**Aim of the exercise**. Every line in the data below that includes "utilisateurs" belongs in the answer, copied as it stands.

**Records for this task**.
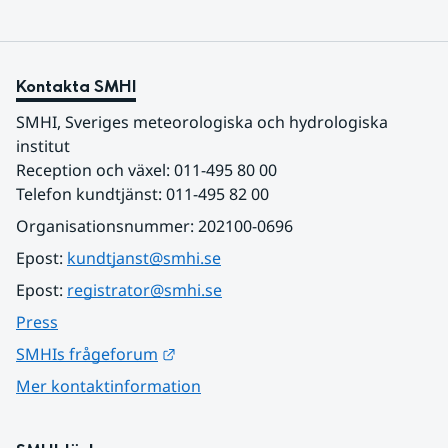
Kontakta SMHI
SMHI, Sveriges meteorologiska och hydrologiska 
institut
Reception och växel: 011-495 80 00
Telefon kundtjänst: 011-495 82 00
Organisationsnummer: 202100-0696
Epost: 
kundtjanst@smhi.se
Epost: 
registrator@smhi.se
Press
Länk till annan webbplats.
SMHIs frågeforum
Mer kontaktinformation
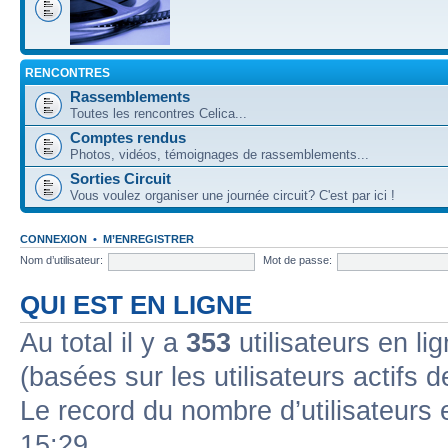
RENCONTRES
Rassemblements
Toutes les rencontres Celica...
Comptes rendus
Photos, vidéos, témoignages de rassemblements...
Sorties Circuit
Vous voulez organiser une journée circuit? C'est par ici !
CONNEXION
•
M’ENREGISTRER
Nom d’utilisateur:
Mot de passe:
QUI EST EN LIGNE
Au total il y a
353
utilisateurs en lig
(basées sur les utilisateurs actifs 
Le record du nombre d’utilisateurs 
15:29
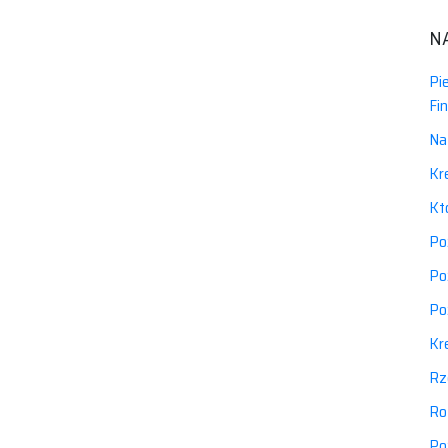
N
Pi
Fi
Na
Kr
Kt
Po
Po
Po
Kr
Rz
Ro
Po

**Written solution**.
utilisateurs en lig
(basées sur les utilisateurs actifs 
Le record du nombre d’utilisateurs 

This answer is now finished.